Top of Text section

Showing posts with label Conservatives. Show all posts
Showing posts with label Conservatives. Show all posts

Wednesday, 28 November 2007

Saving The Union.


Mr Smith will be intrigued to see if political pacts between the SNP and the Scottish Conservatives come to pass.

"THE SNP is to pave the way for a historic coalition pact with the Conservatives by scrapping a 20-year old ban barring it from working with the party. In a move which will be seen as a totemic shift in Scottish politics, the Nationalists will agree this week to allow their elected members to enter government with the party of Margaret Thatcher."

Surely this will not happen? Unionists propping up a Nationalist administrations. Welcome to the "new politics," but Mr Smith has his doubts about the veracity of this story.

Monday, 29 October 2007

English votes for English MPs.


So the Conservatives have finally come up with the answer to the West Lothian question and will propose ending the right of Westminster MPs from Scotland to vote on matters only affecting England.

Mr Smith says about time too.

The only justification for allowing Scottish MPs to vote on English matters after devolution for Scotland was that it was a less anomalous contradiction than existed (from a Scottish perspective) under the last Conservative Government when hundreds of English MPs got to vote on matters only affecting Scotland. And that anomaly ended eight years ago with devolution for Scotland.

Bottom of Text section
Top of Record set

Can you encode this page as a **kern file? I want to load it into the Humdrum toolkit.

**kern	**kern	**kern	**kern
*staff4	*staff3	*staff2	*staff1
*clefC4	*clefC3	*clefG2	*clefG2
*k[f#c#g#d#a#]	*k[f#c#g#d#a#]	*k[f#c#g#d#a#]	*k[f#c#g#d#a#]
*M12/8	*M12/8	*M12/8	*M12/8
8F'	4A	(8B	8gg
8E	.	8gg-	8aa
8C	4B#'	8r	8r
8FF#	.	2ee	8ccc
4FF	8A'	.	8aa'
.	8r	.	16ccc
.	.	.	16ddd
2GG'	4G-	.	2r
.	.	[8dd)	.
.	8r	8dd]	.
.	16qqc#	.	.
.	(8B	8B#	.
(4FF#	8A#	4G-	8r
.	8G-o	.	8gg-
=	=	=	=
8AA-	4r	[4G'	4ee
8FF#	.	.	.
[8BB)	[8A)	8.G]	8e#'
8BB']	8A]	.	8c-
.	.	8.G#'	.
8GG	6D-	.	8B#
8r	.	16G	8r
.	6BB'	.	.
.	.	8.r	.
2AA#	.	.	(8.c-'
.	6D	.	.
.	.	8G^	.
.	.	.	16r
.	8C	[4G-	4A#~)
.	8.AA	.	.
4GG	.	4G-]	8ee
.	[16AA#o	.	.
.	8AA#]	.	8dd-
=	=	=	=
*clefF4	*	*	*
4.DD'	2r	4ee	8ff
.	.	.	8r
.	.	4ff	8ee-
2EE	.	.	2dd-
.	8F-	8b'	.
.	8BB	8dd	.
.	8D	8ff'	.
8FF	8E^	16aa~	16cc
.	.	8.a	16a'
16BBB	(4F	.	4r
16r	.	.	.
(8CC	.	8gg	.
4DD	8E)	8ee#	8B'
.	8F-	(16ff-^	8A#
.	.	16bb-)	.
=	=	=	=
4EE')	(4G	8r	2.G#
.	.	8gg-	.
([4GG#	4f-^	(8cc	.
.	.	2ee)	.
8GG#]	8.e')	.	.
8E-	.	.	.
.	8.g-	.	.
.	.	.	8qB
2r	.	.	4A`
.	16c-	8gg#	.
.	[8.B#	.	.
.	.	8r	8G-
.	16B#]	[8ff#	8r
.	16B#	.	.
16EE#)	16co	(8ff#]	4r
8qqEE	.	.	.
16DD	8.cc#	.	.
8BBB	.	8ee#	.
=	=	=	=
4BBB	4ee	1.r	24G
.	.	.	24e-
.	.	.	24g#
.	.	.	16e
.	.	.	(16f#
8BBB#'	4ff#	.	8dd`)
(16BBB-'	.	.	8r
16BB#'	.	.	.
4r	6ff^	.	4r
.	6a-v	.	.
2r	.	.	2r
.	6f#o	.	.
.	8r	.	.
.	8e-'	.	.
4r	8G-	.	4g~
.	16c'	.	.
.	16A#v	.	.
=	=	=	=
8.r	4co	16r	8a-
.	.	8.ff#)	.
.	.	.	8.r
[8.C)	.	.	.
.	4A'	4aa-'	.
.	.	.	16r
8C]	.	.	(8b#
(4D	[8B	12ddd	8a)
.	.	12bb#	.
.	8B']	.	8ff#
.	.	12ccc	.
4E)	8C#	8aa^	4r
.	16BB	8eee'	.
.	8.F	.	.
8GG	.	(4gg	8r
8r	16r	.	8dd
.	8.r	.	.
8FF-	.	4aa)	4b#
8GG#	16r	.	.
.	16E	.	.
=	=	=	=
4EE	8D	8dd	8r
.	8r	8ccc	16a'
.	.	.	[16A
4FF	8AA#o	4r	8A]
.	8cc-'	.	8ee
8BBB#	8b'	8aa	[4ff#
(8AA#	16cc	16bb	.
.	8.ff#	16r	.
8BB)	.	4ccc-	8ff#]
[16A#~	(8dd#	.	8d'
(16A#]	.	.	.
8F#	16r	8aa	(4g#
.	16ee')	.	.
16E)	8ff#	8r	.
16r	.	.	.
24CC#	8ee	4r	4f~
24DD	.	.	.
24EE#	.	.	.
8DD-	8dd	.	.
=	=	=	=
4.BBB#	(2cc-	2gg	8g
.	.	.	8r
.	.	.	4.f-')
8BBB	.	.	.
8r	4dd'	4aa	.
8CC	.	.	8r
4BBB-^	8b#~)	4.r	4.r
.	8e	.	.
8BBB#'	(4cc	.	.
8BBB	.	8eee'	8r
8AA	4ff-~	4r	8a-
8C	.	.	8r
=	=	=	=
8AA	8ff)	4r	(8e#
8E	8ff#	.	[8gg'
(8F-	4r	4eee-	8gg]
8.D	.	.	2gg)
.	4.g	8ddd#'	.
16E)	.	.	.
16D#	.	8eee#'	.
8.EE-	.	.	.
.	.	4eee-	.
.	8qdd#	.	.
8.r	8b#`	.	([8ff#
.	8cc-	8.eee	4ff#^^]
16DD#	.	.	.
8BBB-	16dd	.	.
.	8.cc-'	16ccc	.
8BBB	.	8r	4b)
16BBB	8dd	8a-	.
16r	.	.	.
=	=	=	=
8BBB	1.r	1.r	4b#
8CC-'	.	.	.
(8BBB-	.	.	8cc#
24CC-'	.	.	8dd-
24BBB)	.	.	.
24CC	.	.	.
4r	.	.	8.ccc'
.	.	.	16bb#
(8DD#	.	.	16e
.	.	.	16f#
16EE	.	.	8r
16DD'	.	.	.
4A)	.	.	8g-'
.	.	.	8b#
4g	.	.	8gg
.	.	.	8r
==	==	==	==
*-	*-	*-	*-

Bottom of Record set

* [Exercise requirements]:
**A.** According to the blog page, what was the only justification for letting Scottish MPs vote on English matters after devolution, and why does that justification no longer apply? Answer in one to three sentences.
**B.** Reproduce the blog page word for word, starting with "So the Conservatives" and going on through "only affecting England.".
Work only from the blog page.

* [Written answers]:
**A.** The only justification was that it was a less anomalous contradiction than the one under the last Conservative Government, when hundreds of English MPs voted on matters affecting only Scotland. That anomaly ended eight years ago with devolution for Scotland.

**B.**
So the Conservatives have finally come up with the answer to the West Lothian question and will propose ending the right of Westminster MPs from Scotland to vote on matters only affecting England.